I knew it was happening, too – I watched as my power dropped, my energy receded, my desire to train dwindled away, and my joints started getting achy. I started to look skinny and gaunt, rather than athletically lean. If I hadn’t broken my leg mountain biking two weeks before my first race, I wonder whether I’d have made it through the season without some other kind of injury.

I don’t care how old you are (and I’m pretty old at this point) – you cannot afford to tear that kind of mass off every year and stay healthy, strong, active and injury-free over the course of decades. And that, my friends, is (or should be) why we do all this in the first place!

What I’ve Learned From This One Simple Test

So, why did I do it like that – I, who knows better; I, who preaches constantly to my clients and athletes not to let this happen; I, who admittedly watched it happen and didn’t change anything?

In part, it was because I really didn’t think I could have a BMR that was so much higher than the Equation predicted. In part, it was because I didn’t listen to my brain when it told me I wasn’t eating enough – I thought I was being weak, that my mind was undisciplined, that I needed to suck it up and stick to the plan.

A big part of it, I fear, was because I put too much emphasis on losing weight, and doing it fast and on a particular schedule, than on losing fat, and doing that fast.

And, in part, it was because I’m a self-coached athlete – the worst kind. As I’ve said many times before, even the best coaches need a coach if they want to train effectively and correctly. So many lessons learned from one single test!

What I want all of you to get from my experience is this: There is a safe, and even a correct, way to burn fat, keep muscle, maximize your training and recovery, and come into race season lean, light, strong, durable, and fast. To do it, though, you have to understand some things, and though they’re not really all that complex, there are a lot of pieces to the puzzle.

Most of us, myself included, can’t do an outstanding job of managing that puzzle for ourselves – we need someone who’s on the outside, who’s not caught up in what we’re doing, but will impartially, even coldly, analyze it.

What I’ll Do Differently This Year

I’ve already changed my eating habits.

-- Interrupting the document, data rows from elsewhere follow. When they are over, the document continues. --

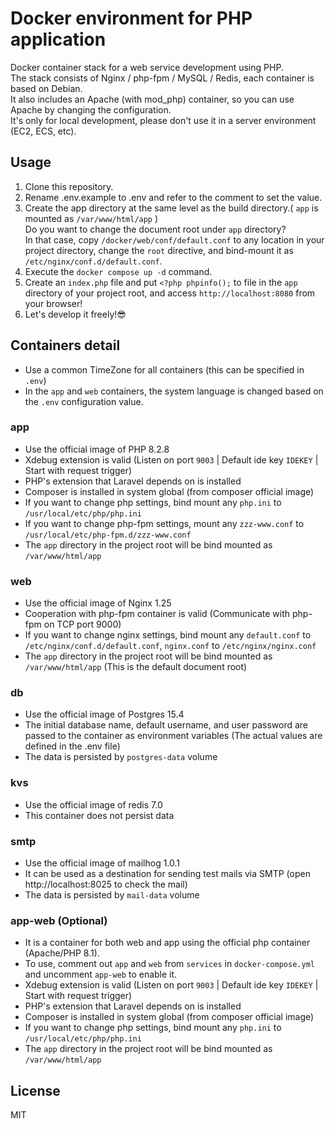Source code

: # Docker environment for PHP application

Docker container stack for a web service development using PHP.  
The stack consists of Nginx / php-fpm / MySQL / Redis, each container is based on Debian.  
It also includes an Apache (with mod_php) container, so you can use Apache by changing the configuration.  
It's only for local development, please don't use it in a server environment (EC2, ECS, etc).

## Usage

1. Clone this repository.
2. Rename .env.example to .env and refer to the comment to set the value.
3. Create the app directory at the same level as the build directory.( `app` is mounted as `/var/www/html/app` )  
Do you want to change the document root under `app` directory?  
In that case, copy `/docker/web/conf/default.conf` to any location in your project directory, change the `root` directive, and bind-mount it as `/etc/nginx/conf.d/default.conf`.
4. Execute the `docker compose up -d` command.
5. Create an `index.php` file and put `<?php phpinfo();` to file in the `app` directory of your project root, and access `http://localhost:8080` from your browser!
6. Let's develop it freely!😎

## Containers detail

- Use a common TimeZone for all containers (this can be specified in `.env`)
- In the `app` and `web` containers, the system language is changed based on the `.env` configuration value.

### app

- Use the official image of PHP 8.2.8
- Xdebug extension is valid (Listen on port `9003` | Default ide key `IDEKEY` | Start with request trigger)
- PHP's extension that Laravel depends on is installed
- Composer is installed in system global (from composer official image)
- If you want to change php settings, bind mount any `php.ini` to `/usr/local/etc/php/php.ini`
- If you want to change php-fpm settings, mount any `zzz-www.conf` to `/usr/local/etc/php-fpm.d/zzz-www.conf`
- The `app` directory in the project root will be bind mounted as `/var/www/html/app`

### web

- Use the official image of Nginx 1.25
- Cooperation with php-fpm container is valid (Communicate with php-fpm on TCP port 9000)
- If you want to change nginx settings, bind mount any `default.conf` to `/etc/nginx/conf.d/default.conf`, `nginx.conf` to `/etc/nginx/nginx.conf`
- The `app` directory in the project root will be bind mounted as `/var/www/html/app` (This is the default document root)

### db

- Use the official image of Postgres 15.4
- The initial database name, default username, and user password are passed to the container as environment variables (The actual values are defined in the .env file)
- The data is persisted by `postgres-data` volume

### kvs

- Use the official image of redis 7.0
- This container does not persist data

### smtp

- Use the official image of mailhog 1.0.1
- It can be used as a destination for sending test mails via SMTP (open http://localhost:8025 to check the mail)
- The data is persisted by `mail-data` volume

### app-web (Optional)

- It is a container for both web and app using the official php container (Apache/PHP 8.1).
- To use, comment out `app` and `web` from `services` in `docker-compose.yml` and uncomment `app-web` to enable it.
- Xdebug extension is valid (Listen on port `9003` | Default ide key `IDEKEY` | Start with request trigger)
- PHP's extension that Laravel depends on is installed
- Composer is installed in system global (from composer official image)
- If you want to change php settings, bind mount any `php.ini` to `/usr/local/etc/php/php.ini`
- The `app` directory in the project root will be bind mounted as `/var/www/html/app`

## License

MIT
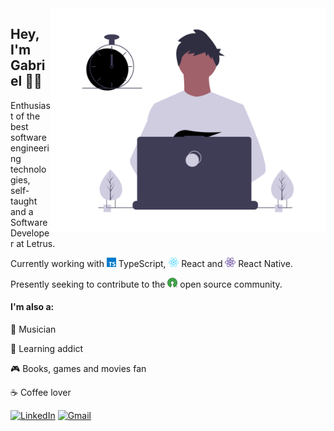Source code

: <img src="https://github.com/gabrielsanttana/gabrielsanttana/blob/master/.github/gabriel.png?raw=true" width="440px" height="360px"  align='right' />

## Hey, I'm Gabriel 👋🏽

<p>Enthusiast of the best software engineering technologies, self-taught and a Software Developer at Letrus.</p>

<p>Currently working with <img src="./.github/typescript.png" alt="react" height="15"> TypeScript, <img src="./.github/react.png" alt="react" height="15"> React and <img src="./.github/react-native-purple.png" alt="react-native" height="15"> React Native.

<p>Presently seeking to contribute to the <img src="./.github/open-source.png" alt="react" height="16"> open source community.</p>

<h4>I'm also a:</h4>

🎸 Musician

🧠 Learning addict

🎮 Books, games and movies fan

☕ Coffee lover

[![LinkedIn](https://img.shields.io/badge/-LINKEDIN-0077B5?style=for-the-badge&logo=linkedin&logoColor=white)](https://www.linkedin.com/in/gabrielsanttana)
[![Gmail](https://img.shields.io/badge/-GMAIL-D14836?style=for-the-badge&logo=gmail&logoColor=white)](mailto:gabriel.gsantana7@gmail.com)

Since the beginning of the year, I’ve increased my average daily intake to over 2,500 calories.  That’s still below my measured BMR, though.

If the ReeVue measurement is accurate, I’ll lose a little metabolism eating at that level and should start seeing weight loss, both from fat loss and muscle loss. I’m going to try upping my calories over time, and see if that allows me to continue upping my miles, intensity and overall training. If the ReeVue is right, I should be able to eat more, and have the energy to train more (and harder), to create the caloric deficits needed to burn fat.

At this point, I haven’t figured out the schedule, but I will as I experiment with increasing calories over the next few weeks. I can tell you right now that, since I took this test and have done the analysis above, I’ve already added 500 calories per day.

My Early Base training is going incredibly well, I have no joint pain, I don’t feel like I’m pushing my body too hard, and I’m rapidly gaining fitness. I don’t feel like I’m at risk for injury at all. I’ve been in extreme fat-burn mode now for two weeks, am already down 3% body fat (8 pounds), and have only lost a little muscle.

The only thing that’s been hard is finding a way to eat all the calories – I’m so full all the time that I can’t seem to eat much more. I’ll continue increasing both calories and training as fast as I can, and report the results back as I get them. Until then, stay lean, my friends.